- Passage for review -
◇ ◇ ◇

# New Shredded Evidence



## Shredded Evidence (Jun 25, 2007)

Someone emailed me today they saw a new Cape Horn 31 with red top and red stripe on the Fred Hartman bridge heading west. That is the new Shredded Evidence heading to Ron Hoover in Galveston.

Pics coming soon!


----------



## trapper67 (Mar 23, 2011)

Congrats............


----------



## Anthony C (Jun 20, 2008)

Congrats!!!! That's a great boat!


----------



## BIG PAPPA (Apr 1, 2008)

*It's A Great Day*

What a Cool feeling. Now you have to go there and smell that New fiberglass Smell tomorrow. Congrats on your new rig..Salty Dreams to ya..


----------



## Shredded Evidence (Jun 25, 2007)

She is here.


----------



## Shredded Evidence (Jun 25, 2007)

Legs on the T-Top


----------



## Shredded Evidence (Jun 25, 2007)

Ready to roll


----------



## cabolew (Aug 12, 2005)

That's hot! Congrats!!


----------



## DRILHER (Apr 4, 2010)

Great looking boat! Looks like good weather tomorrow. Show us pictures of her bloody Monday. What kind of power?


----------



## Dfennen29 (Feb 3, 2013)

Mmmmm, boat ****! Love the rod holders everywhere!


----------



## Stay Bent (May 22, 2004)

That's sweet Greg!!! 
Them legs produced 17 rod-holders alone. (How many on the gunnels and transom?)


----------



## Shredded Evidence (Jun 25, 2007)

I tried counting the rod holders but lost count at 29.

Yamaha 300s power. Unfortunately due to work schedule and commitments I won't pick her up until April.

Ron Hoover guys have been awesome too. Highly recommend those guys.


----------



## fishingtwo (Feb 23, 2009)

WoW!!


----------



## whos your daddy (Jun 2, 2004)

Looks great Greg. Congrats man!


----------



## BIG PAPPA (Apr 1, 2008)

*WOW*



Shredded Evidence said:


> I tried counting the rod holders but lost count at 29.

◇ ◇ ◇

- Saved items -
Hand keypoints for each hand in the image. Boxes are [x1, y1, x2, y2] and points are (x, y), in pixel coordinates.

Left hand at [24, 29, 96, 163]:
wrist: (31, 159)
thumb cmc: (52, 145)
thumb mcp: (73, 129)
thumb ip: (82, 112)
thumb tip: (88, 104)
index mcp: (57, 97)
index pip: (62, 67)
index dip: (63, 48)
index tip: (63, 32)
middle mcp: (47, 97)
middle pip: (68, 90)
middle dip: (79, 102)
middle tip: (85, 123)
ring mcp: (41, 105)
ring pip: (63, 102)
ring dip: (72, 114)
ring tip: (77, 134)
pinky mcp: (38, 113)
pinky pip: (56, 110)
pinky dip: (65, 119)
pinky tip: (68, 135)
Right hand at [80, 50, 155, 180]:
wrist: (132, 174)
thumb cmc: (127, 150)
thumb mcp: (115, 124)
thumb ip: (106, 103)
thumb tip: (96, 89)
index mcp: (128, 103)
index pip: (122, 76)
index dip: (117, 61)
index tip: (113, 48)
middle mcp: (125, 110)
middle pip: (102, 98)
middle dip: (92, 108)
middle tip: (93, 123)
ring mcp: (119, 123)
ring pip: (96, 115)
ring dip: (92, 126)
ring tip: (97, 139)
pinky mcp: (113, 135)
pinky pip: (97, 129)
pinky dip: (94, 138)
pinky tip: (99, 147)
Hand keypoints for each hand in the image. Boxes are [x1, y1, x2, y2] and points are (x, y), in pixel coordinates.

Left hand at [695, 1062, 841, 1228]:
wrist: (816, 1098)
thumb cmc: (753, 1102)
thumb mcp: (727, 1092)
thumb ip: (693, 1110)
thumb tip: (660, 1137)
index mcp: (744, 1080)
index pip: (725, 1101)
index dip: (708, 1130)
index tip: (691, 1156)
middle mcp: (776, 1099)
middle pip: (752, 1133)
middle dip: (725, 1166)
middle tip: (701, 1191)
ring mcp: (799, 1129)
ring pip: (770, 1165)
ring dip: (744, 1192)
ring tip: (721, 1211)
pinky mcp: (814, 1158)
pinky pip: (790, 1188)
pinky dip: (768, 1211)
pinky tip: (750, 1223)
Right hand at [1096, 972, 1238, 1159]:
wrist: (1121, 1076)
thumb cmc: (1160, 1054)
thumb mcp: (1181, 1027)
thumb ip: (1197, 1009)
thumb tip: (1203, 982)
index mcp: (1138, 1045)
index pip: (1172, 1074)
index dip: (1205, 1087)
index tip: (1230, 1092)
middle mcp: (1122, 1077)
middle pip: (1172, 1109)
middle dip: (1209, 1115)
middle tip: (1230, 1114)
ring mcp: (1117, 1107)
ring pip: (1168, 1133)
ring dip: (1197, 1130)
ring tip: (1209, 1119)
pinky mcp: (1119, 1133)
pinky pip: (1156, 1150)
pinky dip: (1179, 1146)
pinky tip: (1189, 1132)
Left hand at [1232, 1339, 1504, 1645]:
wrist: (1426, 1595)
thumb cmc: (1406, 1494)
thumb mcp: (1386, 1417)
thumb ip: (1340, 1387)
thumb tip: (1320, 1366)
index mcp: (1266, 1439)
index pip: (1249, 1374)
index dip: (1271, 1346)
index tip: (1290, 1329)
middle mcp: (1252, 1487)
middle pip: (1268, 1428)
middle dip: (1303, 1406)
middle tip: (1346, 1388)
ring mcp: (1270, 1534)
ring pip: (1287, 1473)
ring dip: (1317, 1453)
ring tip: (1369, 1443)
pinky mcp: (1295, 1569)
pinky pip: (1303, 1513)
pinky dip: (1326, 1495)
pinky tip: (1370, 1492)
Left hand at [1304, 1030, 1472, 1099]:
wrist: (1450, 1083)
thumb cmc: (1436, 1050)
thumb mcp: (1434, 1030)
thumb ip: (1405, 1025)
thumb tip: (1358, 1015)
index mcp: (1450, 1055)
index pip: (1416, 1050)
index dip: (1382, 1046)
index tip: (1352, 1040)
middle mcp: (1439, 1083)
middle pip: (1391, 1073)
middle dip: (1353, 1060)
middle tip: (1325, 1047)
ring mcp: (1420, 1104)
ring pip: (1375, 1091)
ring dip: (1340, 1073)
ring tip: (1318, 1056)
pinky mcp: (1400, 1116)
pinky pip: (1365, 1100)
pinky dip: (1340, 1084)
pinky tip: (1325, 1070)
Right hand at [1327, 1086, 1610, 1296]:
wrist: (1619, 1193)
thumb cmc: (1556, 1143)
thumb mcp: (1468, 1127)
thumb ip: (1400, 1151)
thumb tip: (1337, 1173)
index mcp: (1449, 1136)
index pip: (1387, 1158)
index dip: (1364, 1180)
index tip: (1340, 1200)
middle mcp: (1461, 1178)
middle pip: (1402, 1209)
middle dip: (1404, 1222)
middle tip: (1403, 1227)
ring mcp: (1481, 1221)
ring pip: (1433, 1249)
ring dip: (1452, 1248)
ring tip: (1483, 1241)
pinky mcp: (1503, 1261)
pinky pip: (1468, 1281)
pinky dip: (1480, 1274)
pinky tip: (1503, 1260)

◇ ◇ ◇

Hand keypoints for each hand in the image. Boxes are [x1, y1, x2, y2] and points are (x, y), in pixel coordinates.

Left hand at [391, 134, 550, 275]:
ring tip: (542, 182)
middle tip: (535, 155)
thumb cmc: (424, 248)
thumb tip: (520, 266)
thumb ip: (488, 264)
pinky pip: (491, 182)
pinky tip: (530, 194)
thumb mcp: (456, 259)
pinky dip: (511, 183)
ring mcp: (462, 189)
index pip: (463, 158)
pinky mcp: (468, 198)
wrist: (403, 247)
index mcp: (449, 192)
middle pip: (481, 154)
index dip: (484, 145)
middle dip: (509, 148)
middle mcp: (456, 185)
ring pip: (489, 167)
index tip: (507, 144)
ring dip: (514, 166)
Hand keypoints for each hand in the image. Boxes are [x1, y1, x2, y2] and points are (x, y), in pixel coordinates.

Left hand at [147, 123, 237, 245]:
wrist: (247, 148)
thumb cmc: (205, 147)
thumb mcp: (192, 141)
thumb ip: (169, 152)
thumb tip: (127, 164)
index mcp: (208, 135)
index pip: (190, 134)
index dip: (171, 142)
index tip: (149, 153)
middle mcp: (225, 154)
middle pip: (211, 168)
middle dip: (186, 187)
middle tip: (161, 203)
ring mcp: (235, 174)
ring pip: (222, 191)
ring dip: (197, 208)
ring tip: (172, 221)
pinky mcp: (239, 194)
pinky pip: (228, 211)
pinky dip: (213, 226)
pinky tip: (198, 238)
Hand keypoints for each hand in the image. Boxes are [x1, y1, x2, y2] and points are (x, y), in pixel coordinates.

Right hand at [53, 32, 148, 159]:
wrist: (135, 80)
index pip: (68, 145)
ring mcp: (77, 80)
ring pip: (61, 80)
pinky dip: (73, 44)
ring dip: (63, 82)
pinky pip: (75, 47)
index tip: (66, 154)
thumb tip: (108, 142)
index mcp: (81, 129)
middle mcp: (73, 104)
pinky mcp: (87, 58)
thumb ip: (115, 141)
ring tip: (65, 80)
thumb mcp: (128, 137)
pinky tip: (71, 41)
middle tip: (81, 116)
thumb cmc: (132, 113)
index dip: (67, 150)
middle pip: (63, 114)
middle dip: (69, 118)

◇ ◇ ◇

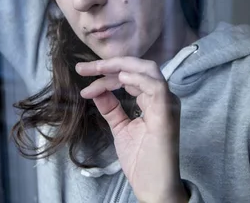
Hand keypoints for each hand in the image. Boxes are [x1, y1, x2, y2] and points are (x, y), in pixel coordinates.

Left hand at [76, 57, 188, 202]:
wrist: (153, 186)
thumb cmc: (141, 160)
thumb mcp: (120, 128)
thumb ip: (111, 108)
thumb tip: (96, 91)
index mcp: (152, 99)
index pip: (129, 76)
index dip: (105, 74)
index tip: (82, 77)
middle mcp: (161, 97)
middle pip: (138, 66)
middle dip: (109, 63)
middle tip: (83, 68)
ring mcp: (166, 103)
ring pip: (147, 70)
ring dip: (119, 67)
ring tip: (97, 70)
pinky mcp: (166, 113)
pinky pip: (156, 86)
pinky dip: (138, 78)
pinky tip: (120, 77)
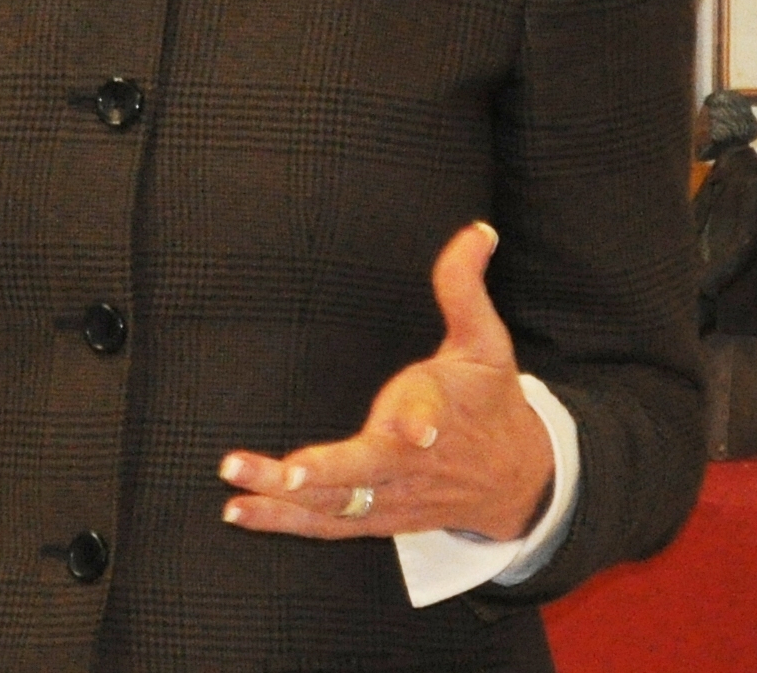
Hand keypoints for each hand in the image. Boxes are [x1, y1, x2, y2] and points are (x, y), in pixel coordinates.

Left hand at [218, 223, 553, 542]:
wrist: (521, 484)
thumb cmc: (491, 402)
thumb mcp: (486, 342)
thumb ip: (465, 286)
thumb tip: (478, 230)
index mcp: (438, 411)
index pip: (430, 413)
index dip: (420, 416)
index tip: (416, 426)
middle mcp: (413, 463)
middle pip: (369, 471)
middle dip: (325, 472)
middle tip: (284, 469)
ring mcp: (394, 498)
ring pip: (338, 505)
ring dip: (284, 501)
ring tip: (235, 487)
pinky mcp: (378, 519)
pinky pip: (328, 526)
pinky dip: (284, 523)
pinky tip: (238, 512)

◇ ◇ ◇

- To do -
**a.** Decide whether each statement below agrees with the boat thread above. Answer yes or no for each, and quote the words from the thread that settle it.
(i) The new boat was spotted heading west on the Fred Hartman bridge.
(ii) The owner planned to pick up the boat in March.
(iii) The boat runs on Yamaha 300s.
**b.** Quote the part of the boat thread above that starts at "Them legs produced" and ends at "up until April.".
**c.** Answer these questions from the boat thread above.
(i) What model is the new boat?
(ii) At what number did the owner lose count of the rod holders?
(iii) How many rod holders did the legs produce, according to one reply?

- Answers for each item -
**a.**
(i) Yes: "on the Fred Hartman bridge heading west"
(ii) No: "I won't pick her up until April."
(iii) Yes: "Yamaha 300s power."

**b.**
Them legs produced 17 rod-holders alone. (How many on the gunnels and transom?)


----------



## Shredded Evidence (Jun 25, 2007)

I tried counting the rod holders but lost count at 29.

Yamaha 300s power. Unfortunately due to work schedule and commitments I won't pick her up until April.

**c.**
(i) A Cape Horn 31.
(ii) At 29.
(iii) 17.